The Tamarack, a large art complex, attracts art lovers from all over. When you visit the Tamarack, you can shop for unique artwork, browse local galleries, take art classes, or have a bite to eat.
Other fun ways to stay active in Beckley include:
- Beckley Exhibition Coal Mine
- New River Park
- Wildwood House Museum
- Little Beaver State Park
And though Beckley gets snow, they usually get less than two feet a year, and rarely drop below 20 degrees in the winter. The summers are warm but not hot, making the town all the more desirable.
Plus, this small town has lower than average housing costs, and three hospitals within an easy drive from Beckley. When you are ready to head out on vacation or are having guests come to visit, Beckley has both an Amtrak station and airport both within 10 miles of downtown.
The drawback of living in Beckley is that their crime rate is higher than the national average.

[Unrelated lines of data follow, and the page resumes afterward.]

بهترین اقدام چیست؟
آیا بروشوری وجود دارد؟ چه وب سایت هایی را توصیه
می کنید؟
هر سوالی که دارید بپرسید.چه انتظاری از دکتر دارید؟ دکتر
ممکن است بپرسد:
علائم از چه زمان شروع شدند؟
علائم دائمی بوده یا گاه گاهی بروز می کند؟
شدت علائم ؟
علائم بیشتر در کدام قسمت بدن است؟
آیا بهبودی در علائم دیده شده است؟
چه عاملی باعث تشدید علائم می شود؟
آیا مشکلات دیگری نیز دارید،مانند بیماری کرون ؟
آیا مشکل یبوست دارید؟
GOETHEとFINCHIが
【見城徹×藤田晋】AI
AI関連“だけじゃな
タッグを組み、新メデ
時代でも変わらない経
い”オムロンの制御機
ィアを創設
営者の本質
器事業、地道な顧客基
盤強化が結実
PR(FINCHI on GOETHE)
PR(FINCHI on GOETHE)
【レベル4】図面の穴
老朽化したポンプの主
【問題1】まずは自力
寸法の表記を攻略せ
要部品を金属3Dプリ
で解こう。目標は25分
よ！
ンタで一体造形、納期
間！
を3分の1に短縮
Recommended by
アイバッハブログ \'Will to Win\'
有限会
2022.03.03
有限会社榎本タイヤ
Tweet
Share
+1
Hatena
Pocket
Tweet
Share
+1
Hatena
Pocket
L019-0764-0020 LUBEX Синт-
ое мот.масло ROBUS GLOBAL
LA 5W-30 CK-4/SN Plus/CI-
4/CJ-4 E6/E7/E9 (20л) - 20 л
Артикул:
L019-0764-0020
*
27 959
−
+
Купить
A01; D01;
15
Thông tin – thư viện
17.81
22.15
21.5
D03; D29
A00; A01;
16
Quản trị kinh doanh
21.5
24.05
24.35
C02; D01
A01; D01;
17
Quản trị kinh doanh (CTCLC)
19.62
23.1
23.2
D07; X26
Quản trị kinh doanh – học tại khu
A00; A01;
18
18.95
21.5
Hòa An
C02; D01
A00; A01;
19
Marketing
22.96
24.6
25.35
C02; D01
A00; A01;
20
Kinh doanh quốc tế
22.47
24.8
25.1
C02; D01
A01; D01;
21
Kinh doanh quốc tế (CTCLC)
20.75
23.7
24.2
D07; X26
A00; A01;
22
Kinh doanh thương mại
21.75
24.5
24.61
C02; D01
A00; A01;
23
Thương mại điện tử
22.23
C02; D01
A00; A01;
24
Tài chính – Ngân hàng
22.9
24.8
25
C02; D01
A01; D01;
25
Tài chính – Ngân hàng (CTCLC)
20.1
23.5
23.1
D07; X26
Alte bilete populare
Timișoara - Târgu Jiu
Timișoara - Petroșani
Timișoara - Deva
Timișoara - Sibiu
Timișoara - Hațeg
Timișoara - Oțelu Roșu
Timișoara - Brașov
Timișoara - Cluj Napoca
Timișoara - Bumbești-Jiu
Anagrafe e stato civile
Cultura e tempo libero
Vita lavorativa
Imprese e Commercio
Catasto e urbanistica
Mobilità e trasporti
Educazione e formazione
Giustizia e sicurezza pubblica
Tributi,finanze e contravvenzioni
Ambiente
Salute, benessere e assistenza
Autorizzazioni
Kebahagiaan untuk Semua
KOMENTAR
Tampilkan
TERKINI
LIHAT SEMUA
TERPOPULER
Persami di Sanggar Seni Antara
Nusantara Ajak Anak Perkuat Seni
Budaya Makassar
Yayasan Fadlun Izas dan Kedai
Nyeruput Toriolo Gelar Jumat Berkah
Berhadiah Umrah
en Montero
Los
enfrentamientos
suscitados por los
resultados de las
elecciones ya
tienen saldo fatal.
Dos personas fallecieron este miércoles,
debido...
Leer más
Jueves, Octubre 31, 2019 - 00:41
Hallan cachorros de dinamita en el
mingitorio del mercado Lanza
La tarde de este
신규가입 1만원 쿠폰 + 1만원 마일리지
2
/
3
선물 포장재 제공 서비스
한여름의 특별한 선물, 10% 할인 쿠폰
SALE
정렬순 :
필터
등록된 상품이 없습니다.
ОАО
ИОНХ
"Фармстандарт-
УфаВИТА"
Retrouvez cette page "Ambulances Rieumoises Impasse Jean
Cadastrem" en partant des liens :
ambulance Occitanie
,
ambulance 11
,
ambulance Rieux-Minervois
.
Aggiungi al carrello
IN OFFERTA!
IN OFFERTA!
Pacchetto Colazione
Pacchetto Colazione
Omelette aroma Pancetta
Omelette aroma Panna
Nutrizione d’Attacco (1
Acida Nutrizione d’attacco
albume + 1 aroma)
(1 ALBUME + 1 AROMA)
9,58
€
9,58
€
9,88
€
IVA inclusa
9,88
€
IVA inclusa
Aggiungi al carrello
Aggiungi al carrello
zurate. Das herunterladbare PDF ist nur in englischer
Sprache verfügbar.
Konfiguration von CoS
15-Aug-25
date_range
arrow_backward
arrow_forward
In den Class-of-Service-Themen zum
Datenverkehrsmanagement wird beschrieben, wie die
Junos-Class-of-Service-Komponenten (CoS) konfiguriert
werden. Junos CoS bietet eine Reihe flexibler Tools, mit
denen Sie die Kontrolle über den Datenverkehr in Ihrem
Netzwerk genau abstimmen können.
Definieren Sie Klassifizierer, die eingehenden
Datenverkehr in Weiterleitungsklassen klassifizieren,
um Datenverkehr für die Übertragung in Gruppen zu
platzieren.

- Percent of Senior Population: 9,337
- Overall Population: 14%
Cheat Lake, located near Morgantown, was originally an iron mining town, making it quite popular in the 1800s. Unfortunately, by 1848 the iron mining business peaked and started going downhill from there.
And between 1910 and the 1920s, a hydroelectric dam was constructed on Cheat River, creating Cheat Lake, which was initially named Lynn Lake after the president of the power company.
Today, Cheat Lake attracts residents and tourists alike. It is a great place to boat, swim, or kayak. And the anglers will be happy to know that the lake and river have recovered from the pollution previously impacting the lake. And for seniors looking to try something new, there are stand-up paddleboard yoga classes on the lake.
In addition to spending time out on the water, residents in the area enjoy:
- West Virginia Botanic Garden
- Coopers Rock State Forest
- Cheat Lake Trail
- Coopers Rock
And since it is less than 20 minutes away, many residents go into Morgantown to take advantage of the city’s entertainment venues, including catching a live college ball game.
Cheat Lake has a couple of minor drawbacks to retiring there. First, is if you are a foodie, you may get a bit bored since there are only three restaurants. And second, though they have a few medical centers, you will have to make a short drive to Morgantown to get to a hospital.
- Percent of Senior Population: 1862
- Overall Population: 7%
Shepherdstown is a small humble yet charming town located on the Potomac River. It was founded in 1762, making it the oldest city in the state.
Though Shepherdstown is a small city, it is less than two hours from Washingon, D.C., allowing residents to enjoy the quieter side of life, yet have access to the entertainment venues and conveniences of a larger city.
Plus, history buffs and art lovers will equally find Shepherdstown appealing. Those interested in history will enjoy visiting Antietam National Battlefield, the Rumsey Monument, and the Historic Shepherdstown Museum.
And art lovers will be happy to know that many artists call Shepherdstown home; filling the city with arts, crafts, workshops, and galleries, like:
- Bridge Fine Art & Framing
- The Gallery at 105
- Badgerhound Studio and Gallery
- Dickinson & Wait Craft Gallery
Though Shepherdstown is the smallest town on our list, it is home to Shepherd University, which adds to both the economy and culture of the city. And like many college areas, it is very walkable, making it easy to get around without needing a car.
Plus, because of the college and art communities, Shepherdstown has live music at various venues in the evening. But the best part of living near Shepherd University is their Lifelong Learning program for seniors.
Not surprisingly, they do not have a hospital of their own in Shepherdstown. Still, just a short 10-minute drive to Martinsburg, there are a couple of different hospitals, including a VA Medical Center.